Human cerebrospinal fluid contains exosomes that represent a novel reservoir for therapeutic biomarker discovery

J.M. Street1, R.T.A. Chalmers2, T.S. Walsh2, D.J. Webb1, J.W. Dear1. 1University of Edinburgh, Edinburgh, United Kingdom, 2Royal Infirmary of Edinburgh, Edinburgh, United Kingdom.
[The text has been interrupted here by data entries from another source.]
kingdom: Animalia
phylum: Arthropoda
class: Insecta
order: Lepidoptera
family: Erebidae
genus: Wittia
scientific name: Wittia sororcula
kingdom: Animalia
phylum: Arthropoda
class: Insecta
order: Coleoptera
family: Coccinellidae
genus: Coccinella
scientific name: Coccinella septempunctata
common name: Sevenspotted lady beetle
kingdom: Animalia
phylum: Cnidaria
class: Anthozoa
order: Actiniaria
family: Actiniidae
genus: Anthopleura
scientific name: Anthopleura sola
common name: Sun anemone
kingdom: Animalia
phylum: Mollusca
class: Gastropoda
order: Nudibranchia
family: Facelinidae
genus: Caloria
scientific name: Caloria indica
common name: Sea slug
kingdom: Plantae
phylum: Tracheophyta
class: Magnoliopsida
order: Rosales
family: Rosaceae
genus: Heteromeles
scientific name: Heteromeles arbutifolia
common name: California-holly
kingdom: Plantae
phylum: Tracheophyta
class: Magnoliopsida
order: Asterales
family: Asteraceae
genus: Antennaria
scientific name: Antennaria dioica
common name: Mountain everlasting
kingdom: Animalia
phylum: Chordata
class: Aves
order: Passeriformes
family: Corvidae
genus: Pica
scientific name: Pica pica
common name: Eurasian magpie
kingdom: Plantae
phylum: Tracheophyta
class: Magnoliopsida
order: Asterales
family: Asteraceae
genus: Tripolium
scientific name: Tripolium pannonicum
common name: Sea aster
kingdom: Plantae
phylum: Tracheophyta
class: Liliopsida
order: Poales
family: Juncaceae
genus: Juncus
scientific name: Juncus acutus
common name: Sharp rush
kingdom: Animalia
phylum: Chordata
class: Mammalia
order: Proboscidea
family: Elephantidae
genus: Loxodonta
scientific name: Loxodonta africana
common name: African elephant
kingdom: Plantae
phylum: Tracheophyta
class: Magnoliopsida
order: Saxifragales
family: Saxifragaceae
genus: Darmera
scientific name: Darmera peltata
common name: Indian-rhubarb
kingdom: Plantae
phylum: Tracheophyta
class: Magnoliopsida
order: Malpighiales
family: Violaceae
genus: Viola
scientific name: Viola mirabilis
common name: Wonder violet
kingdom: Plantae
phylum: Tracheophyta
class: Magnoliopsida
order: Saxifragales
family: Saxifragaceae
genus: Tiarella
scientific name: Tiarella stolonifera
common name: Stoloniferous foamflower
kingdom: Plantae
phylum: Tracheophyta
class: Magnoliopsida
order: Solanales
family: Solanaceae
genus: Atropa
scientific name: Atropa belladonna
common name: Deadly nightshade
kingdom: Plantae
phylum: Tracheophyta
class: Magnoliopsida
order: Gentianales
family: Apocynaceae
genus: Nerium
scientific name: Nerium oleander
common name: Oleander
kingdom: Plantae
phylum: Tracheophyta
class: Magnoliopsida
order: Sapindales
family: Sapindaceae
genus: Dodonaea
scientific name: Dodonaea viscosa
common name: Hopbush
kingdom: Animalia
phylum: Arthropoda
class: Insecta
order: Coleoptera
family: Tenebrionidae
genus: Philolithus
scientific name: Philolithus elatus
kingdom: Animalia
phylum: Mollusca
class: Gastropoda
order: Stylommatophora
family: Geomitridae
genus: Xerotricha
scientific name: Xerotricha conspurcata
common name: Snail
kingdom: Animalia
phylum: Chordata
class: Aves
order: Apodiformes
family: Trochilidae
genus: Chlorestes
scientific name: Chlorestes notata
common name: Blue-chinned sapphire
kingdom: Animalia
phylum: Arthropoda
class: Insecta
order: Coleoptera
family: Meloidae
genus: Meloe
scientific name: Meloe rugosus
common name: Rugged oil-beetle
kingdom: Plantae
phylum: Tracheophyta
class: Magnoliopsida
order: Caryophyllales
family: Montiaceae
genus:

One of the pathological hallmarks of neurodegenerative diseases, such as spongiform encephalopathies (TSEs) and Alzheimer’s dementia (AD), is the accumulation of abnormal proteins within brain tissue (prions in TSEs and b-amyloid in AD). Studies in cell culture have demonstrated these proteins are released from cells within lipid vesicles termed exosomes [1]. In vitro, the exosomal protein content changes with drug therapy, which suggests that exosomes could represent a reservoir for therapeutic biomarker discovery. Our aim was to determine if exosomes are present in human cerebrospinal fluid (CSF). CSF was collected from patients undergoing thoraco-abdominal aortic aneurysm repair (with full ethical approval). This group was chosen as they have a CSF drain inserted peri-operatively as part of routine clinical management. The CSF was ultracentrifuged (as per established protocols for urinary exosome isolation [2]) and the presence of exosomes was tested by western blotting for specific markers, sucrose gradient centrifugation, immunoelectron microscopy and the proteome was explored by tandem mass spectrometry. The exosomal markers TSG101 and Flotillin-1 were found to be enriched in the ultracentrifugation pellet over the unfractionated CSF. Using sucrose gradient centrifugation, the density of the ‘microvesicles’ was established as 1.14 - 1.20 g.cm-3, consistent with the density previously reported for exosomes (see figure). Staining for Flotillin-1 during electron microscopy revealed the presence of Flotillin-1 on structures consistent in size and shape with previous reports for exosomes. Alpha-2-macroglobulin, which is involved in the clearance of A-beta, and filamin-A, which is linked to periventricular heterotopia, were identified in the exosomes by tandem mass spectrometry. Based on this evidence, we conclude that human CSF contains exosomes. The existence of exosomes provides a source for new diagnostic and therapeutic biomarkers and proteomic discovery studies are ongoing.

1. Faure J et al. Molecular and cellular neurosciences 2006; 31: 642-8.
2. Pisitkun T et al. Proceedings of the National Academy of Sciences 2004; 101: 13368-73.